◆ **PROBLEM REQUIREMENTS**
In every one of the records below, update the source text by changing "SHALL" to "MUST" and leave everything else unchanged. Give back only the revised source text, without the pictures.

[Stored items from a collection]
::::
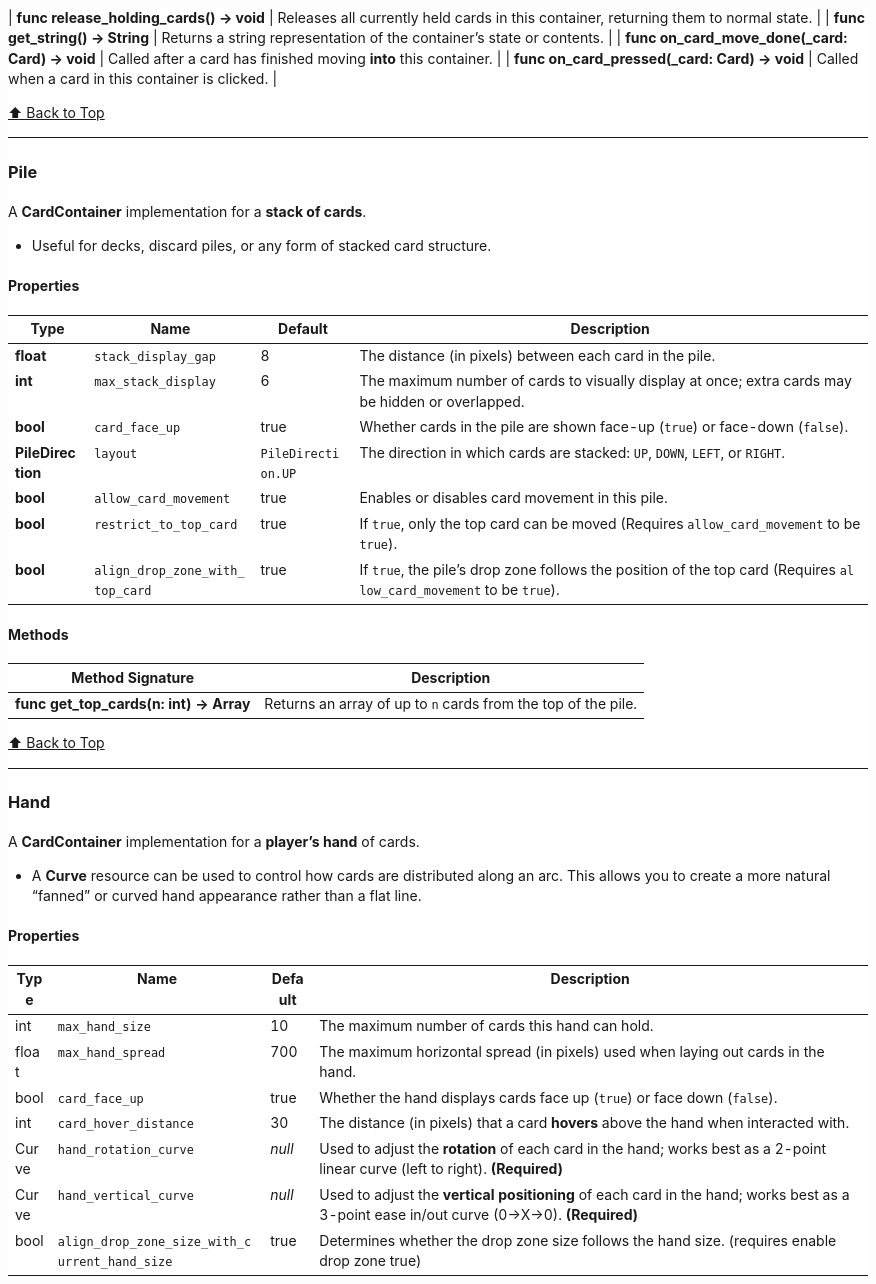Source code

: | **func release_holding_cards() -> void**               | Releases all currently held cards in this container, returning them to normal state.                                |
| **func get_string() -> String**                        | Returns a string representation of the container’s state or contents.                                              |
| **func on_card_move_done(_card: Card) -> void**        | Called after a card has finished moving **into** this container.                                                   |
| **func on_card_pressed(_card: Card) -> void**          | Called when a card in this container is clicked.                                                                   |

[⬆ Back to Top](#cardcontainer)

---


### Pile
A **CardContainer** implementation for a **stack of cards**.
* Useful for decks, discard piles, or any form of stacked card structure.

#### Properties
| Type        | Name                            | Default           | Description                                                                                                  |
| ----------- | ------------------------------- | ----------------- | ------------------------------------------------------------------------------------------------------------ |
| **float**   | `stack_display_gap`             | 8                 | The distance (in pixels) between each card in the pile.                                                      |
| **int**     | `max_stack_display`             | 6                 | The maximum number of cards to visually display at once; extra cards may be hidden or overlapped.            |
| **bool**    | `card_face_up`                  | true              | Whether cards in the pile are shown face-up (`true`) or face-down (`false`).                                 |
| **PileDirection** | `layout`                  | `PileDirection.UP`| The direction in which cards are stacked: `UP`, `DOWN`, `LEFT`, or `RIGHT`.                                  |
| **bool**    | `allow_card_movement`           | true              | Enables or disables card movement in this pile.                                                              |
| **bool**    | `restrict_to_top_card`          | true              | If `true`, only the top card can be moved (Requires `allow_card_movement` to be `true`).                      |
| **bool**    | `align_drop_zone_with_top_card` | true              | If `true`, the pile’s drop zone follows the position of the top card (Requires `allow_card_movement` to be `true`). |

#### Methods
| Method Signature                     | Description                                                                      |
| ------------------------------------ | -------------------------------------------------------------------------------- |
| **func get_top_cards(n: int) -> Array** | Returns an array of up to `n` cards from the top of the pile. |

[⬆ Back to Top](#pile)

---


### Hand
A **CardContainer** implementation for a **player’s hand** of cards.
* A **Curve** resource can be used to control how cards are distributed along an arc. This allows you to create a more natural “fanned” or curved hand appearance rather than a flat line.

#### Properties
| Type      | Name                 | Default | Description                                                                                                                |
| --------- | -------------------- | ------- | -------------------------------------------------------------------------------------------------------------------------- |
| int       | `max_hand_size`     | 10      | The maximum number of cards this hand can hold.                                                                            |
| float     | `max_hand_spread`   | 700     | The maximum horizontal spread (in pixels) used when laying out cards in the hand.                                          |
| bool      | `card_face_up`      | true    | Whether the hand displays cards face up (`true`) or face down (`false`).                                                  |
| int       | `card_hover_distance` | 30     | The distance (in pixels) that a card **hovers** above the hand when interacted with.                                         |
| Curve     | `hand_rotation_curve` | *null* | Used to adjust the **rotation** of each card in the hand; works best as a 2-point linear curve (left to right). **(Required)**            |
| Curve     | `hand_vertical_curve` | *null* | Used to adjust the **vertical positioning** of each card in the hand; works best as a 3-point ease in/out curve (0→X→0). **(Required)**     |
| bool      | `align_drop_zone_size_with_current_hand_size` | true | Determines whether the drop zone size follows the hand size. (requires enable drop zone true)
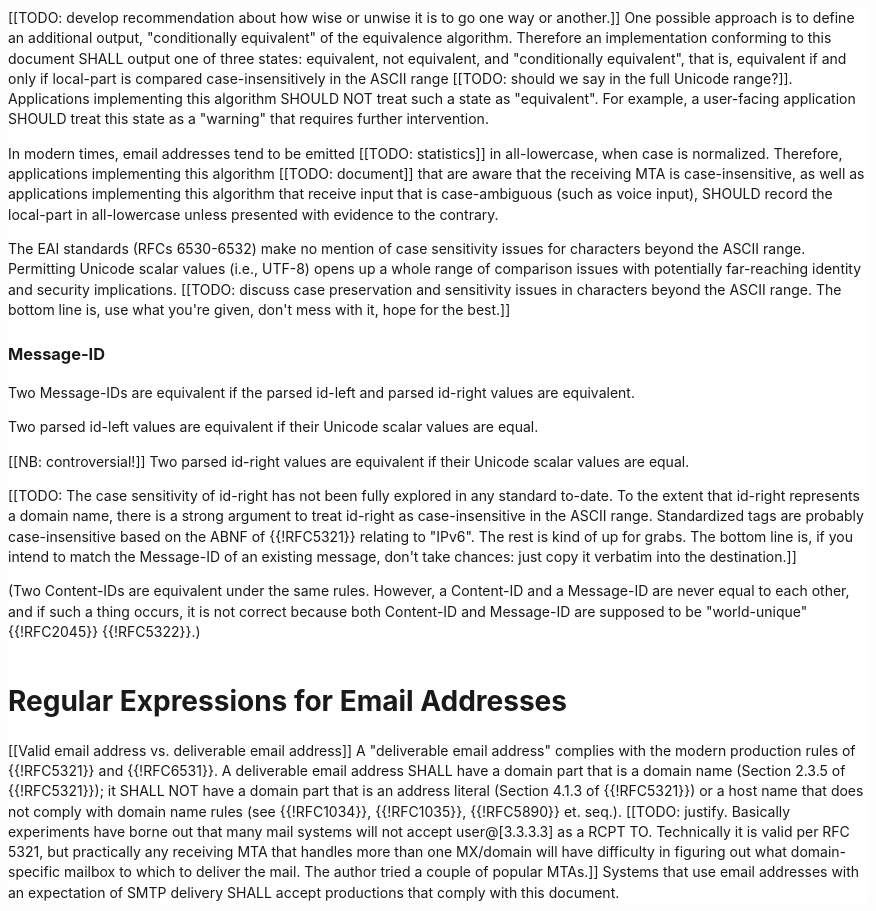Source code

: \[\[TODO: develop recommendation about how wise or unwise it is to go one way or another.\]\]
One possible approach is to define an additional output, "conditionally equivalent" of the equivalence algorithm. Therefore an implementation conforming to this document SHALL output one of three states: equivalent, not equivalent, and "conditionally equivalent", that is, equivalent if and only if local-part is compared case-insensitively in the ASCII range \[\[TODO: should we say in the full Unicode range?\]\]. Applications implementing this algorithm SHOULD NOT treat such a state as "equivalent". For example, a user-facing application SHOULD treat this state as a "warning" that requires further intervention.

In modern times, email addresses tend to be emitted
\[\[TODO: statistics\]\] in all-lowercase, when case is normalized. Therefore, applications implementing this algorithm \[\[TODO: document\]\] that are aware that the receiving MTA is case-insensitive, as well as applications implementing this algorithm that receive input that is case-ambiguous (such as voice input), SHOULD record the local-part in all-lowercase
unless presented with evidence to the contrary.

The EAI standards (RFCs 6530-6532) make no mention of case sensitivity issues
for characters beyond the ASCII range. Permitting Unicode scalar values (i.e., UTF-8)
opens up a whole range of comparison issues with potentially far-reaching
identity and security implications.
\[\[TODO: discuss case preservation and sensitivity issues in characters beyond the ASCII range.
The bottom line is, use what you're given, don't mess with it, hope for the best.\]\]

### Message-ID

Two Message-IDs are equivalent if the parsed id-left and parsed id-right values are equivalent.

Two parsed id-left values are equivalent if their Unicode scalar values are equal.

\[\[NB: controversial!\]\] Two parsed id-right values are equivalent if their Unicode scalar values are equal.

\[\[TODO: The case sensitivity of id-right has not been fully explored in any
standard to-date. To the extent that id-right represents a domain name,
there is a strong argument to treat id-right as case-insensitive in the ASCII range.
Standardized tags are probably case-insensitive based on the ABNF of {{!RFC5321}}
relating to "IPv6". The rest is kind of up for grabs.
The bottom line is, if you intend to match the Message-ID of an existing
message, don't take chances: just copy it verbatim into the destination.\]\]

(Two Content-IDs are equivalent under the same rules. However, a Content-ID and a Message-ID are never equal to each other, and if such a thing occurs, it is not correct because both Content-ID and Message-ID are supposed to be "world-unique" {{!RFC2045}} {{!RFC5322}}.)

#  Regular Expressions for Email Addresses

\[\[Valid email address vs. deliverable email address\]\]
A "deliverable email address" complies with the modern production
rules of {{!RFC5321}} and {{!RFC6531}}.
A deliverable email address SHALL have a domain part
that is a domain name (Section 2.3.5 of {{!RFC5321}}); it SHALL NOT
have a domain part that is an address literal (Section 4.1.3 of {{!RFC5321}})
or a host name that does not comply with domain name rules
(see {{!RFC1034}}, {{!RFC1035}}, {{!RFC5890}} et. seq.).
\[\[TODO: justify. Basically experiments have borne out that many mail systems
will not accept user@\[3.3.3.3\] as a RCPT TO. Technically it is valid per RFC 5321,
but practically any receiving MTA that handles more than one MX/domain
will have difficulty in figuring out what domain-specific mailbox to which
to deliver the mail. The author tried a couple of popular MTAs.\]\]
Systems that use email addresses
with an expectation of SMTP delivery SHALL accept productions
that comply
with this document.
::::
◆ **OUTPUT BELOW**
Source code

: | **func release_holding_cards() -> void**               | Releases all currently held cards in this container, returning them to normal state.                                |
| **func get_string() -> String**                        | Returns a string representation of the container’s state or contents.                                              |
| **func on_card_move_done(_card: Card) -> void**        | Called after a card has finished moving **into** this container.                                                   |
| **func on_card_pressed(_card: Card) -> void**          | Called when a card in this container is clicked.                                                                   |

[⬆ Back to Top](#cardcontainer)

---


### Pile
A **CardContainer** implementation for a **stack of cards**.
* Useful for decks, discard piles, or any form of stacked card structure.

#### Properties
| Type        | Name                            | Default           | Description                                                                                                  |
| ----------- | ------------------------------- | ----------------- | ------------------------------------------------------------------------------------------------------------ |
| **float**   | `stack_display_gap`             | 8                 | The distance (in pixels) between each card in the pile.                                                      |
| **int**     | `max_stack_display`             | 6                 | The maximum number of cards to visually display at once; extra cards may be hidden or overlapped.            |
| **bool**    | `card_face_up`                  | true              | Whether cards in the pile are shown face-up (`true`) or face-down (`false`).                                 |
| **PileDirection** | `layout`                  | `PileDirection.UP`| The direction in which cards are stacked: `UP`, `DOWN`, `LEFT`, or `RIGHT`.                                  |
| **bool**    | `allow_card_movement`           | true              | Enables or disables card movement in this pile.                                                              |
| **bool**    | `restrict_to_top_card`          | true              | If `true`, only the top card can be moved (Requires `allow_card_movement` to be `true`).                      |
| **bool**    | `align_drop_zone_with_top_card` | true              | If `true`, the pile’s drop zone follows the position of the top card (Requires `allow_card_movement` to be `true`). |

#### Methods
| Method Signature                     | Description                                                                      |
| ------------------------------------ | -------------------------------------------------------------------------------- |
| **func get_top_cards(n: int) -> Array** | Returns an array of up to `n` cards from the top of the pile. |

[⬆ Back to Top](#pile)

---


### Hand
A **CardContainer** implementation for a **player’s hand** of cards.
* A **Curve** resource can be used to control how cards are distributed along an arc. This allows you to create a more natural “fanned” or curved hand appearance rather than a flat line.

#### Properties
| Type      | Name                 | Default | Description                                                                                                                |
| --------- | -------------------- | ------- | -------------------------------------------------------------------------------------------------------------------------- |
| int       | `max_hand_size`     | 10      | The maximum number of cards this hand can hold.                                                                            |
| float     | `max_hand_spread`   | 700     | The maximum horizontal spread (in pixels) used when laying out cards in the hand.                                          |
| bool      | `card_face_up`      | true    | Whether the hand displays cards face up (`true`) or face down (`false`).                                                  |
| int       | `card_hover_distance` | 30     | The distance (in pixels) that a card **hovers** above the hand when interacted with.                                         |
| Curve     | `hand_rotation_curve` | *null* | Used to adjust the **rotation** of each card in the hand; works best as a 2-point linear curve (left to right). **(Required)**            |
| Curve     | `hand_vertical_curve` | *null* | Used to adjust the **vertical positioning** of each card in the hand; works best as a 3-point ease in/out curve (0→X→0). **(Required)**     |
| bool      | `align_drop_zone_size_with_current_hand_size` | true | Determines whether the drop zone size follows the hand size. (requires enable drop zone true)
Source code

: \[\[TODO: develop recommendation about how wise or unwise it is to go one way or another.\]\]
One possible approach is to define an additional output, "conditionally equivalent" of the equivalence algorithm. Therefore an implementation conforming to this document MUST output one of three states: equivalent, not equivalent, and "conditionally equivalent", that is, equivalent if and only if local-part is compared case-insensitively in the ASCII range \[\[TODO: should we say in the full Unicode range?\]\]. Applications implementing this algorithm SHOULD NOT treat such a state as "equivalent". For example, a user-facing application SHOULD treat this state as a "warning" that requires further intervention.

In modern times, email addresses tend to be emitted
\[\[TODO: statistics\]\] in all-lowercase, when case is normalized. Therefore, applications implementing this algorithm \[\[TODO: document\]\] that are aware that the receiving MTA is case-insensitive, as well as applications implementing this algorithm that receive input that is case-ambiguous (such as voice input), SHOULD record the local-part in all-lowercase
unless presented with evidence to the contrary.

The EAI standards (RFCs 6530-6532) make no mention of case sensitivity issues
for characters beyond the ASCII range. Permitting Unicode scalar values (i.e., UTF-8)
opens up a whole range of comparison issues with potentially far-reaching
identity and security implications.
\[\[TODO: discuss case preservation and sensitivity issues in characters beyond the ASCII range.
The bottom line is, use what you're given, don't mess with it, hope for the best.\]\]

### Message-ID

Two Message-IDs are equivalent if the parsed id-left and parsed id-right values are equivalent.

Two parsed id-left values are equivalent if their Unicode scalar values are equal.

\[\[NB: controversial!\]\] Two parsed id-right values are equivalent if their Unicode scalar values are equal.

\[\[TODO: The case sensitivity of id-right has not been fully explored in any
standard to-date. To the extent that id-right represents a domain name,
there is a strong argument to treat id-right as case-insensitive in the ASCII range.
Standardized tags are probably case-insensitive based on the ABNF of {{!RFC5321}}
relating to "IPv6". The rest is kind of up for grabs.
The bottom line is, if you intend to match the Message-ID of an existing
message, don't take chances: just copy it verbatim into the destination.\]\]

(Two Content-IDs are equivalent under the same rules. However, a Content-ID and a Message-ID are never equal to each other, and if such a thing occurs, it is not correct because both Content-ID and Message-ID are supposed to be "world-unique" {{!RFC2045}} {{!RFC5322}}.)

#  Regular Expressions for Email Addresses

\[\[Valid email address vs. deliverable email address\]\]
A "deliverable email address" complies with the modern production
rules of {{!RFC5321}} and {{!RFC6531}}.
A deliverable email address MUST have a domain part
that is a domain name (Section 2.3.5 of {{!RFC5321}}); it MUST NOT
have a domain part that is an address literal (Section 4.1.3 of {{!RFC5321}})
or a host name that does not comply with domain name rules
(see {{!RFC1034}}, {{!RFC1035}}, {{!RFC5890}} et. seq.).
\[\[TODO: justify. Basically experiments have borne out that many mail systems
will not accept user@\[3.3.3.3\] as a RCPT TO. Technically it is valid per RFC 5321,
but practically any receiving MTA that handles more than one MX/domain
will have difficulty in figuring out what domain-specific mailbox to which
to deliver the mail. The author tried a couple of popular MTAs.\]\]
Systems that use email addresses
with an expectation of SMTP delivery MUST accept productions
that comply
with this document.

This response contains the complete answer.